Glucosamine in food supplements: risky also for patients taking coumarin anticoagulants
Various health claims are used to market food supplements with the ingredient glucosamine in Germany and in the European Union. Thus according to the manufacturers, such products are said to help preserve the flexibility of joints. The Federal Institute for Risk Assessment (BfR) has pointed out that these products not only carry health risks for for persons who take coumarin anticoagulants to inhibit blood clotting. The European Food Safety Authority (EFSA) has now confirmed this assessment by the BfR. "Food supplements containing glucosamine also pose a health risk for patients taking coumarin anticoagulants", says BfR President Professor Dr. Dr. Andreas Hensel. "Glucosamine can amplify the anti-blood clotting effects of drugs and thus lead to haemorrhages."
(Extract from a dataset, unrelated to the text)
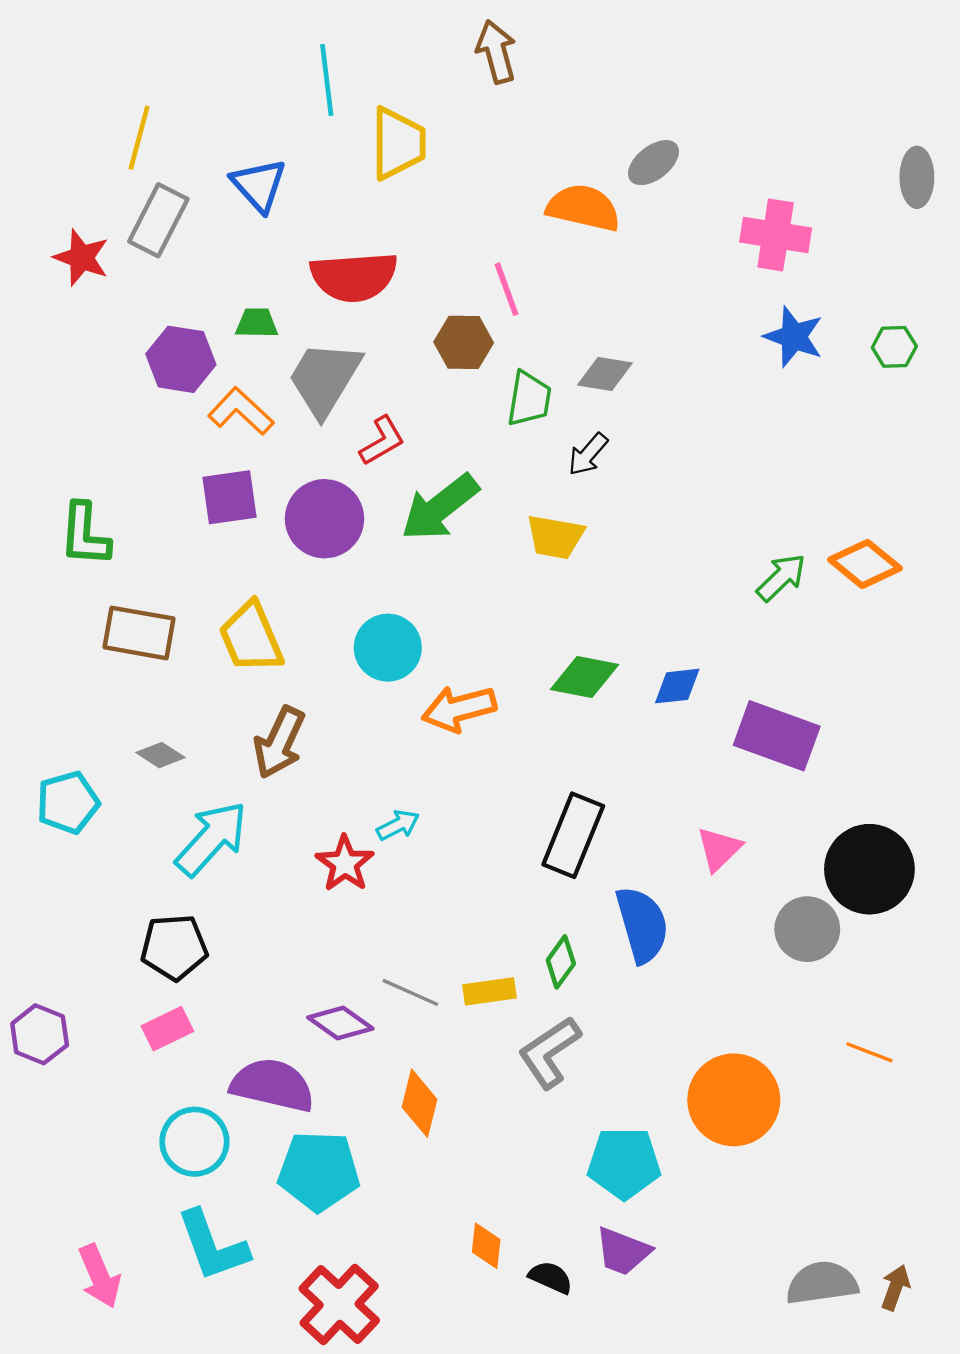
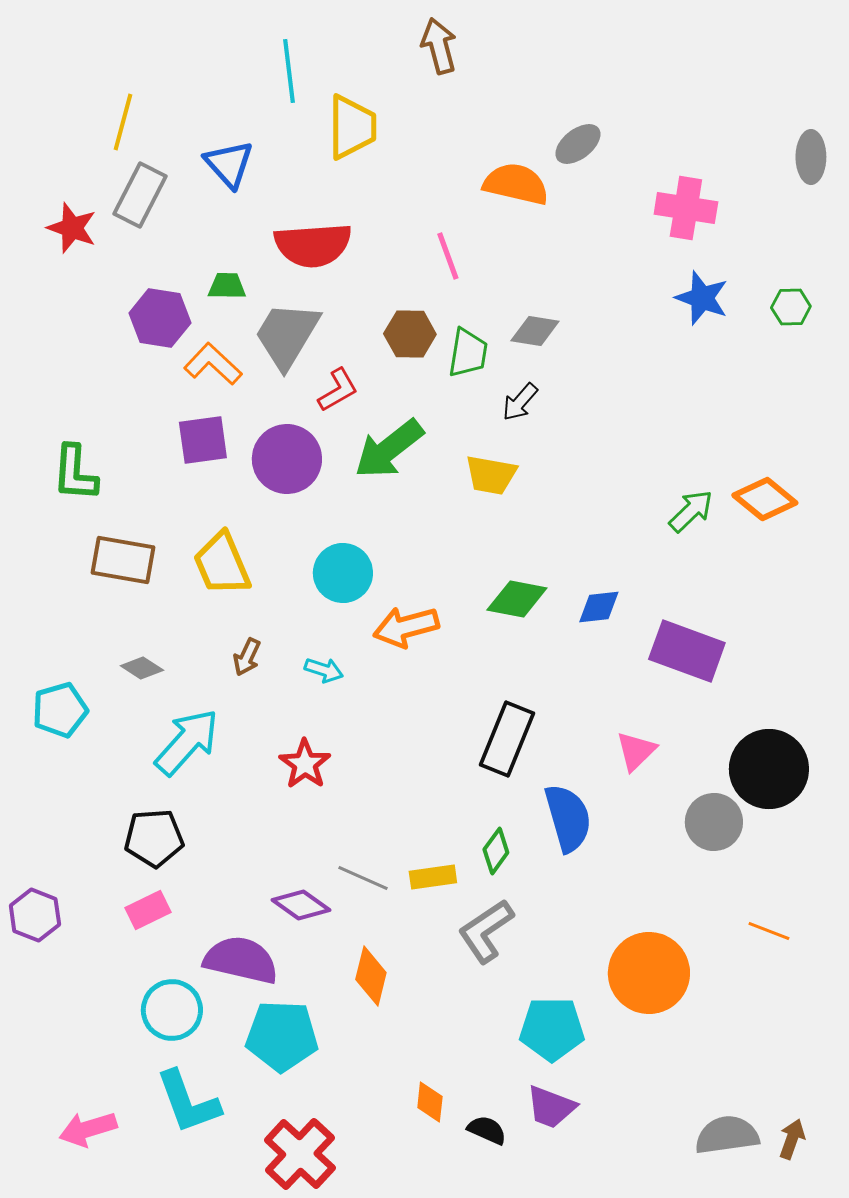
brown hexagon: (464, 342) -> (410, 334), moved
brown arrow: (279, 743) -> (247, 657), size x0.6
cyan arrow: (398, 825) -> (324, 670), moved, turned 45
pink arrow: (99, 1276) -> (88, 1129), turned 96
Glucosamine is an amino sugar which is used in the treatment of knee osteoarthrosis. In addition, glucosamine is used in food supplements in quantities that are too low to have a pharmacological effect. Legally, food supplements are defined as food. Already in 2007 and 2010, the BfR drew attention to the health risks associated with food supplements containing glucosamine. In its opinions, the BfR has notably identified patients who take coumarin anticoagulants to inhibit blood clotting as a risk group.
Having again conducted research on the risks posed by glucosamine as a food ingredient, the EFSA has recently confirmed the assessment by the BfR: in agreement with the BfR’s assessment, the European Food Safety Authority comes to the conclusion that there is evidence for the risk of interaction between glucosamine and coumarin anticoagulants. Glucosamine can boost the anti-blood clotting effects of these drugs, i.e. these effects can suddenly be stronger than expected. One possible consequence are haemorrhages. In the majority of reported cases, the increases detected were symptomless changes in laboratory values. In some cases, however, haemorrhages did occur in various organs, in one case with the consequence of a severe cerebral haemorrhage.
Over the last few years, the EFSA has also investigated the health claims of glucosamine in accordance with the so-called health claims regulation of the EU. In the expert opinions published so far on several submitted health claims for glucosamine as a food ingredient, the authority notes that no sufficient scientific evidence for its efficacy for the use in the healthy general population has been presented. According to both German and European regulations, food must not be marketed using misleading claims.
About the BfR
The Federal Institute for Risk Assessment (BfR) is a scientific institution within the portfolio of the Federal Ministry of Food, Agriculture and Consumer Protection (BMELV). It advises the Federal Government and Federal Laender on questions of food, chemical and product safety. The BfR conducts its own research on topics that are closely linked to its assessment tasks.